### [WHAT THE TASK ASKS]
Each line of the data must be given back verbatim, with pictures removed.

### [RECORDED INFORMATION]
□ □ □ □ □

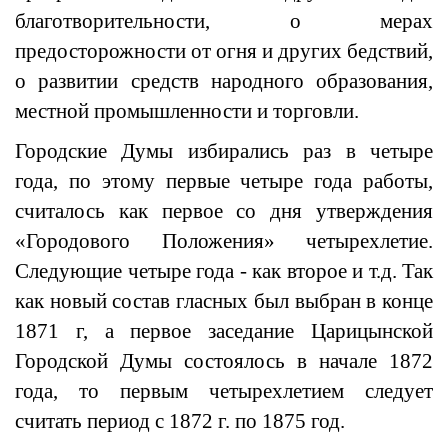
благотворительности, о мерах
предосторожности от огня и других бедствий,
о развитии средств народного образования,
местной промышленности и торговли.
Городские Думы избирались раз в четыре
года, по этому первые четыре года работы,
считалось как первое со дня утверждения
«Городового Положения» четырехлетие.
Следующие четыре года - как второе и т.д. Так
как новый состав гласных был выбран в конце
1871 г, а первое заседание Царицынской
Городской Думы состоялось в начале 1872
года, то первым четырехлетием следует
считать период с 1872 г. по 1875 год.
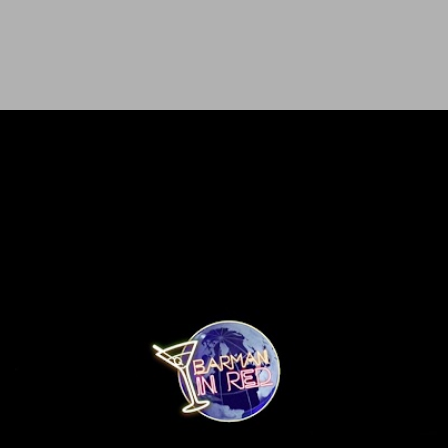
Ir al contenido principal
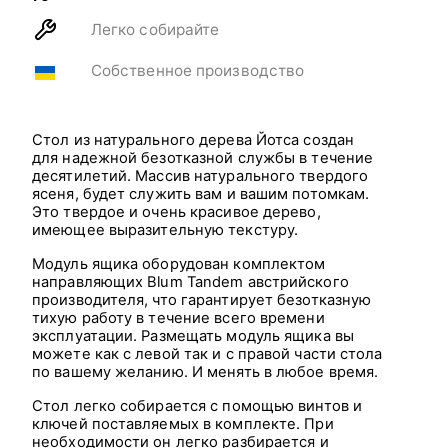
Легко собирайте
Собственное производство
Стол из натурального дерева Йотса создан
для надежной безотказной службы в течение
десятилетий. Массив натурального твердого
ясеня, будет служить вам и вашим потомкам.
Это твердое и очень красивое дерево,
имеющее выразительную текстуру.
Модуль ящика оборудован комплектом
направляющих Blum Tandem австрийского
производителя, что гарантирует безотказную
тихую работу в течение всего времени
эксплуатации. Размещать модуль ящика вы
можете как с левой так и с правой части стола
по вашему желанию. И менять в любое время.
Стол легко собирается с помощью винтов и
ключей поставляемых в комплекте. При
необходимости он легко разбирается и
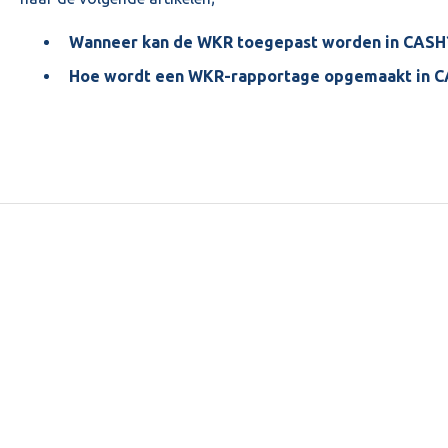
Wanneer kan de WKR toegepast worden in CASH
Hoe wordt een WKR-rapportage opgemaakt in 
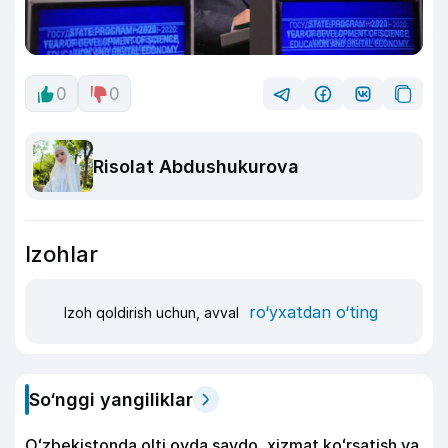
0
0
Risolat Abdushukurova
Izohlar
ro‘yxatdan o‘ting
Izoh qoldirish uchun, avval
So‘nggi yangiliklar
Oʻzbekistonda olti oyda savdo, xizmat koʻrsatish va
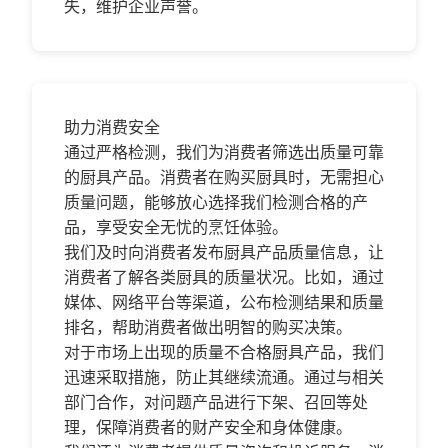
失，维护企业声誉。
助力消费安全
通过严格检测，我们为消费者筛选出质量可靠
的厨具产品。消费者在购买厨具时，无需担心
质量问题，能够放心选择我们检测合格的产
品，享受安全无忧的烹饪体验。
我们及时向消费者发布厨具产品质量信息，让
消费者了解各类厨具的质量状况。比如，通过
媒体、网络平台等渠道，公布检测结果和质量
排名，帮助消费者做出明智的购买决策。
对于市场上出现的质量不合格厨具产品，我们
迅速采取措施，防止其继续流通。通过与相关
部门合作，对问题产品进行下架、召回等处
理，保障消费者的财产安全和身体健康。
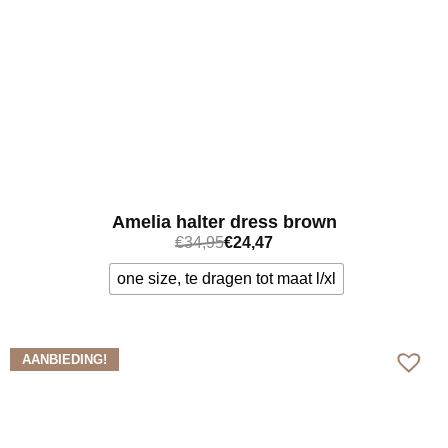
Amelia halter dress brown
€
34,95
€
24,47
one size, te dragen tot maat l/xl
Bekijk meer
AANBIEDING!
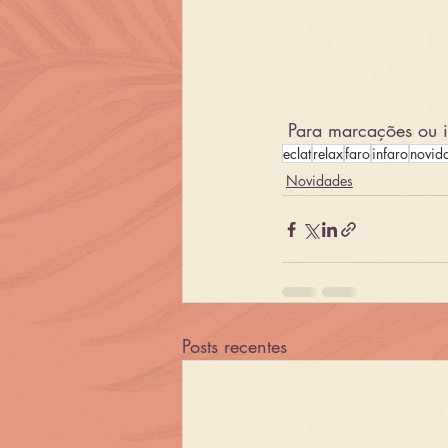
 Para marcações ou
eclat
relax
faro
infaro
novid
Novidades
Posts recentes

□ □ □ □ □

### [RESULT]
благотворительности, о мерах
предосторожности от огня и других бедствий,
о развитии средств народного образования,
местной промышленности и торговли.
Городские Думы избирались раз в четыре
года, по этому первые четыре года работы,
считалось как первое со дня утверждения
«Городового Положения» четырехлетие.
Следующие четыре года - как второе и т.д. Так
как новый состав гласных был выбран в конце
1871 г, а первое заседание Царицынской
Городской Думы состоялось в начале 1872
года, то первым четырехлетием следует
считать период с 1872 г. по 1875 год.
Ir al contenido principal
Легко собирайте
Собственное производство
Стол из натурального дерева Йотса создан
для надежной безотказной службы в течение
десятилетий. Массив натурального твердого
ясеня, будет служить вам и вашим потомкам.
Это твердое и очень красивое дерево,
имеющее выразительную текстуру.
Модуль ящика оборудован комплектом
направляющих Blum Tandem австрийского
производителя, что гарантирует безотказную
тихую работу в течение всего времени
эксплуатации. Размещать модуль ящика вы
можете как с левой так и с правой части стола
по вашему желанию. И менять в любое время.
Стол легко собирается с помощью винтов и
ключей поставляемых в комплекте. При
необходимости он легко разбирается и
Wanneer kan de WKR toegepast worden in CASH
Hoe wordt een WKR-rapportage opgemaakt in 
0
0
Risolat Abdushukurova
Izohlar
ro‘yxatdan o‘ting
Izoh qoldirish uchun, avval
So‘nggi yangiliklar
Oʻzbekistonda olti oyda savdo, xizmat koʻrsatish va
失，维护企业声誉。
助力消费安全
通过严格检测，我们为消费者筛选出质量可靠
的厨具产品。消费者在购买厨具时，无需担心
质量问题，能够放心选择我们检测合格的产
品，享受安全无忧的烹饪体验。
我们及时向消费者发布厨具产品质量信息，让
消费者了解各类厨具的质量状况。比如，通过
媒体、网络平台等渠道，公布检测结果和质量
排名，帮助消费者做出明智的购买决策。
对于市场上出现的质量不合格厨具产品，我们
迅速采取措施，防止其继续流通。通过与相关
部门合作，对问题产品进行下架、召回等处
理，保障消费者的财产安全和身体健康。
Amelia halter dress brown
€
34,95
€
24,47
one size, te dragen tot maat l/xl
Bekijk meer
AANBIEDING!
 Para marcações ou
eclat
relax
faro
infaro
novid
Novidades
Posts recentes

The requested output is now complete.